The Wichita Center for Graduate Medical Education, or WCGME, is a public-private consortium that includes the KU School of Medicine and the state’s two largest hospitals, Via Christi Regional Medical Center and Wesley Medical Center.
Last year, facing a funding crisis that officials said threatened accreditation, WCGME requested $9.6 million to remain accredited, offset reductions in Medicare reimbursements and cover costs to the hospitals. WCGME needs to expand its research capabilities to meet accreditation requirements, according to officials.
Just weeks ago, while legislators were cutting much of state government in a deficit-reduction package, they provided additional funding for WCGME.
But Gov. Kathleen Sebelius applied a line-item veto to the measure and asked the Kansas Board of Regents to make a comprehensive recommendation for WCGME funding in the budget for the next fiscal year, which starts July 1.
The Senate Ways and Means Committee has asked for the regents to report back April 3, in time to work on the final budget package.
State Sen. Carolyn McGinn, R-Sedgwick, said lawmakers have been getting beat up over an unfairly framed debate.
“The last couple of years, you are either for family practice doctors being trained or not,” McGinn said. “We need to get away from that. We have to figure out how to fund it properly and how to fund it long-term.”
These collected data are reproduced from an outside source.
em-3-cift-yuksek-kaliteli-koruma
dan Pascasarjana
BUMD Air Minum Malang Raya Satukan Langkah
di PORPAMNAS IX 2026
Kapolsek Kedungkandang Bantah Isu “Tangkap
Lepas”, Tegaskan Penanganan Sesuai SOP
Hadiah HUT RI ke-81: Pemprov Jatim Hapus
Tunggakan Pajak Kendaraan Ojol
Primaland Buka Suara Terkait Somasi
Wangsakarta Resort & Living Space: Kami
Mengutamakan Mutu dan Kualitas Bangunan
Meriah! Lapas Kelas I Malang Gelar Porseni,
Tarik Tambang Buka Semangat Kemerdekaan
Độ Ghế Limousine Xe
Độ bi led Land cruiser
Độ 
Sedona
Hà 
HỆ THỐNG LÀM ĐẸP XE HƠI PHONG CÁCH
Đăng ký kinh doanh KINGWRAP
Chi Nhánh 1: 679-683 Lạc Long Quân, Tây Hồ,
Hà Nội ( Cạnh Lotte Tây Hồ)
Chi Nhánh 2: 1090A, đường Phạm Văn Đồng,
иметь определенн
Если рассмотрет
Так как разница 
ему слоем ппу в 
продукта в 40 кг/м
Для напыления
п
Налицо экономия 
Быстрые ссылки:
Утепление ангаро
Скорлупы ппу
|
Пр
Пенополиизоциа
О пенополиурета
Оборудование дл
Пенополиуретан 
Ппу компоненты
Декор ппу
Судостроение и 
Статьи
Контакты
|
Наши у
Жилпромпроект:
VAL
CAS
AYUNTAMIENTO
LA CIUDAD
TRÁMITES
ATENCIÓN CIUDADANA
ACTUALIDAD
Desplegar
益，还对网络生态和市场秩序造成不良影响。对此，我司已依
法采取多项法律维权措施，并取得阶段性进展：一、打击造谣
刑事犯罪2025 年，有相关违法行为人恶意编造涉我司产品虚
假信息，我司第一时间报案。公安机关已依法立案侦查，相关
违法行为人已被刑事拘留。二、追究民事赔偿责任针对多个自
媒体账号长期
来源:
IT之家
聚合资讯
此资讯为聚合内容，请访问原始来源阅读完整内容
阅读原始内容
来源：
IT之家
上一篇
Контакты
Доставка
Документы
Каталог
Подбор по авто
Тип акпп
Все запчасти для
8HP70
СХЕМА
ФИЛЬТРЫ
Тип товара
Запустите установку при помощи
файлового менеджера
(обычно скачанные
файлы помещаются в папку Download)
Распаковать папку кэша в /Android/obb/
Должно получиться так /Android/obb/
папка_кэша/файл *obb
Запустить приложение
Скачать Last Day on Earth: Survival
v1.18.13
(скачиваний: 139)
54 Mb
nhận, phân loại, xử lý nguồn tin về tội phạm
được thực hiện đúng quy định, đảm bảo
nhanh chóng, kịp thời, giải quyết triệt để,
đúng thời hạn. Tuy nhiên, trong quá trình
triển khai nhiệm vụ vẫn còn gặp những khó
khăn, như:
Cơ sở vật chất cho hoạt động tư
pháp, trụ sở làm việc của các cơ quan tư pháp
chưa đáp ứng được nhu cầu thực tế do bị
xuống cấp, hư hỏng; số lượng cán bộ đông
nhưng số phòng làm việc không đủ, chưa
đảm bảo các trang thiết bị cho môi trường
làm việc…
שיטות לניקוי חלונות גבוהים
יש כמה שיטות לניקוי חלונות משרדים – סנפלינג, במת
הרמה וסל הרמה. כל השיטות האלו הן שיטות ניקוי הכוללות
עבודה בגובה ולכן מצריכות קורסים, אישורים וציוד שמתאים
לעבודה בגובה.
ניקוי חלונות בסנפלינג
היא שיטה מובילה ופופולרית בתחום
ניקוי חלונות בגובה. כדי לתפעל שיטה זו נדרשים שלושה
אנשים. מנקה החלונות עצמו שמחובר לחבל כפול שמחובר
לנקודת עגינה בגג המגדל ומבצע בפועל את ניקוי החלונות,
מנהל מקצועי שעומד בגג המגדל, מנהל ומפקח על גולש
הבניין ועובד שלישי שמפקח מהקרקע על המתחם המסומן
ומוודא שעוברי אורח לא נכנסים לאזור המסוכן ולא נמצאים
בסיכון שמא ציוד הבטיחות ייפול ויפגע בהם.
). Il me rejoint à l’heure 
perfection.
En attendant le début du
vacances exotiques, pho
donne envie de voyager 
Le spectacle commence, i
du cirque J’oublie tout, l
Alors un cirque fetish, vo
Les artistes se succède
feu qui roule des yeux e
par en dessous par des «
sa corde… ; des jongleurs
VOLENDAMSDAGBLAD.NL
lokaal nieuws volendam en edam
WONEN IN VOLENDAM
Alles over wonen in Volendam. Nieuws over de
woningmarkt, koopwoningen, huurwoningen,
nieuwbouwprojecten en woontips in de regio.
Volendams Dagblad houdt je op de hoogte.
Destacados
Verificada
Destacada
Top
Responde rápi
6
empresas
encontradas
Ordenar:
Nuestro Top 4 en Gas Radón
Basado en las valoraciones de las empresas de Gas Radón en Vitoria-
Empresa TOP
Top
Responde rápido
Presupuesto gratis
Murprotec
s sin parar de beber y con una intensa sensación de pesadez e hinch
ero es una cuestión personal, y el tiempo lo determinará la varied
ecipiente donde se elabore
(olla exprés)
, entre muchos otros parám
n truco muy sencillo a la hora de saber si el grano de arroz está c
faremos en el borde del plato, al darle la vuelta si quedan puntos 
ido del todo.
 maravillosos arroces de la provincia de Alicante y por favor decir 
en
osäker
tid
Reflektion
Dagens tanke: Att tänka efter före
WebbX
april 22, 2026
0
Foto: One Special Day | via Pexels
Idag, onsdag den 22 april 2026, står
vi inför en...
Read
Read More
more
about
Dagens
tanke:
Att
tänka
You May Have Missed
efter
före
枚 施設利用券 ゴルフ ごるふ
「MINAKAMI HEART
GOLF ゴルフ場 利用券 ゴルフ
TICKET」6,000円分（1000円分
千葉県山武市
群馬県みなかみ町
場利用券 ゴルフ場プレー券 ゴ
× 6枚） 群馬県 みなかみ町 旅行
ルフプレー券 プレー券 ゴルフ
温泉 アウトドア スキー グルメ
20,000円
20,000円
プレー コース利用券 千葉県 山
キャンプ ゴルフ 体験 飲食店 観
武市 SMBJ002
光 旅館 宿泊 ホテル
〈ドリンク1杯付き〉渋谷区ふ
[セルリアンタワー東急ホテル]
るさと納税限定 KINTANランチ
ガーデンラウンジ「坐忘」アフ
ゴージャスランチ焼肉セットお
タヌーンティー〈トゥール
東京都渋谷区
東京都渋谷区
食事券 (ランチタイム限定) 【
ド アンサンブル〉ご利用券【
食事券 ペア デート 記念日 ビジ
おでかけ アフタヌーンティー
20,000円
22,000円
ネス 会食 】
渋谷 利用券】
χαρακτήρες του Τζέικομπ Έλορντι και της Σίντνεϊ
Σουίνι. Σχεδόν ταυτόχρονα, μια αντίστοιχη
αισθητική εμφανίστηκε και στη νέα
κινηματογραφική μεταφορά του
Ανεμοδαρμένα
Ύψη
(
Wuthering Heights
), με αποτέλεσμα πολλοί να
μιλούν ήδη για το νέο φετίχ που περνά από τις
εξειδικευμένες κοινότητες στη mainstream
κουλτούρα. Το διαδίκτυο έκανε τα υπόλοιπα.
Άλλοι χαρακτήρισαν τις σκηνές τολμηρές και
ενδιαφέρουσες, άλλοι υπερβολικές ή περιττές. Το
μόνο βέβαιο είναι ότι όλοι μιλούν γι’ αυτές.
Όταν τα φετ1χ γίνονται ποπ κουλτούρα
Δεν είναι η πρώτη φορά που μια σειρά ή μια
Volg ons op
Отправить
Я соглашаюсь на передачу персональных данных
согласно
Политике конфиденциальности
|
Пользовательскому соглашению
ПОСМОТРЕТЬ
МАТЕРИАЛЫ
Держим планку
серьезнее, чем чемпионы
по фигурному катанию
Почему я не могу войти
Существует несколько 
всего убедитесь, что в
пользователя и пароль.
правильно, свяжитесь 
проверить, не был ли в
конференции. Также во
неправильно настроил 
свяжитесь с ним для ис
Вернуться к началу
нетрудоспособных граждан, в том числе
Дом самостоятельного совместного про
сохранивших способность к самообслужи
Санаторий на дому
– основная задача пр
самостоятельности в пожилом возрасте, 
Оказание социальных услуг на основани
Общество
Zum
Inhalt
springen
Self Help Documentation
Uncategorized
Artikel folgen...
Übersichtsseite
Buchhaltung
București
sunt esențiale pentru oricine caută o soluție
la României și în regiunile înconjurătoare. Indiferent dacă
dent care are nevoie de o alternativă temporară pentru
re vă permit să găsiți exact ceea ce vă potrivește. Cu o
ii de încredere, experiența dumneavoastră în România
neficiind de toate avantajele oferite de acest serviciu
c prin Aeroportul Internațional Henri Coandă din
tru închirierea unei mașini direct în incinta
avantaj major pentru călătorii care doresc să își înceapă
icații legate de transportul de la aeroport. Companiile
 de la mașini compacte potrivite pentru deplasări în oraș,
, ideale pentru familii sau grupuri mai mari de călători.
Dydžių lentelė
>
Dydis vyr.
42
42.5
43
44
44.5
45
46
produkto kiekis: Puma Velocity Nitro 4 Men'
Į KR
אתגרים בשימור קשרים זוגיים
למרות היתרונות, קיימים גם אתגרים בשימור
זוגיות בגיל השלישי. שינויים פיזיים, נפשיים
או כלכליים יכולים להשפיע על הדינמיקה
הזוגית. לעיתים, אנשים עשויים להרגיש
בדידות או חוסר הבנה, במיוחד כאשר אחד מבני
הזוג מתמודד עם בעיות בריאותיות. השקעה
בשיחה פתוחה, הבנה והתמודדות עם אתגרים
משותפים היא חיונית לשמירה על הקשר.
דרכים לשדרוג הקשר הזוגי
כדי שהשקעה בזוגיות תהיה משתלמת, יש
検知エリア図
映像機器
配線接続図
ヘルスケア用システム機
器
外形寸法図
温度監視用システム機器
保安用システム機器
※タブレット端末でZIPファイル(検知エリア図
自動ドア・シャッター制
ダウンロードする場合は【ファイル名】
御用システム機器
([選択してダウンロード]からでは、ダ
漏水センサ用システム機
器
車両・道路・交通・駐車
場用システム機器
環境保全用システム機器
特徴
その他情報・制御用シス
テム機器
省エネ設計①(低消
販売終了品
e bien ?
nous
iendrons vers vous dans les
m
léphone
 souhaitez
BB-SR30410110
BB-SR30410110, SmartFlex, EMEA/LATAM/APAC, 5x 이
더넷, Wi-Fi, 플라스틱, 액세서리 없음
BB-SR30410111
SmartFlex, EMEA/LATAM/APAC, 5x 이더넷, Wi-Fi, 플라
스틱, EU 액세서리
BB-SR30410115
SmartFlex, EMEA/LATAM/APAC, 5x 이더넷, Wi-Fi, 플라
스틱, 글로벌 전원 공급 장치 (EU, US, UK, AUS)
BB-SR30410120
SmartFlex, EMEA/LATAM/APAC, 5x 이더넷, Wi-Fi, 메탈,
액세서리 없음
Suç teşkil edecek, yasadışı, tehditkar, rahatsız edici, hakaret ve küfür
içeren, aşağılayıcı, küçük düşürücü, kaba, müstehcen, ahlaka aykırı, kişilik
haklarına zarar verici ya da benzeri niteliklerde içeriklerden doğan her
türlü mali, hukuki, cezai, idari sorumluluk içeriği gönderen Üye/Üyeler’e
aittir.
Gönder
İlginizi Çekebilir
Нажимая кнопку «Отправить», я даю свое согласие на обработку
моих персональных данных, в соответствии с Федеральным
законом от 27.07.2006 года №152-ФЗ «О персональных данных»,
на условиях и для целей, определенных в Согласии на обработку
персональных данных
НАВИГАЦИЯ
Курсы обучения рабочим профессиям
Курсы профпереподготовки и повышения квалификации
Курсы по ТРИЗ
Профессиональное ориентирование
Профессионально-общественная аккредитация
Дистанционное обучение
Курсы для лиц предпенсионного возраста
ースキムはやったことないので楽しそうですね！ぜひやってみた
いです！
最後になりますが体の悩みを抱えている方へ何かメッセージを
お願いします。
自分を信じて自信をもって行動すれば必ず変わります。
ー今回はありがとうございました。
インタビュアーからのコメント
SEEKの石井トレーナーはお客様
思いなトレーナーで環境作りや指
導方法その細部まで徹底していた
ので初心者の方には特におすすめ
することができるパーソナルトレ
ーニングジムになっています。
WCGME has been in existence for 20 years, and has approximately 270 residents in 14 physician residency programs. In the past five years, 55 percent of WCGME graduates have continued to practice in Kansas.
A recent consultant’s report said the WCGME structure was “inadequate.”
WCGME officials denounced the finding, but Kansas Board of Regents members have said the report should be used to prompt discussions on long-term issues affecting WCGME.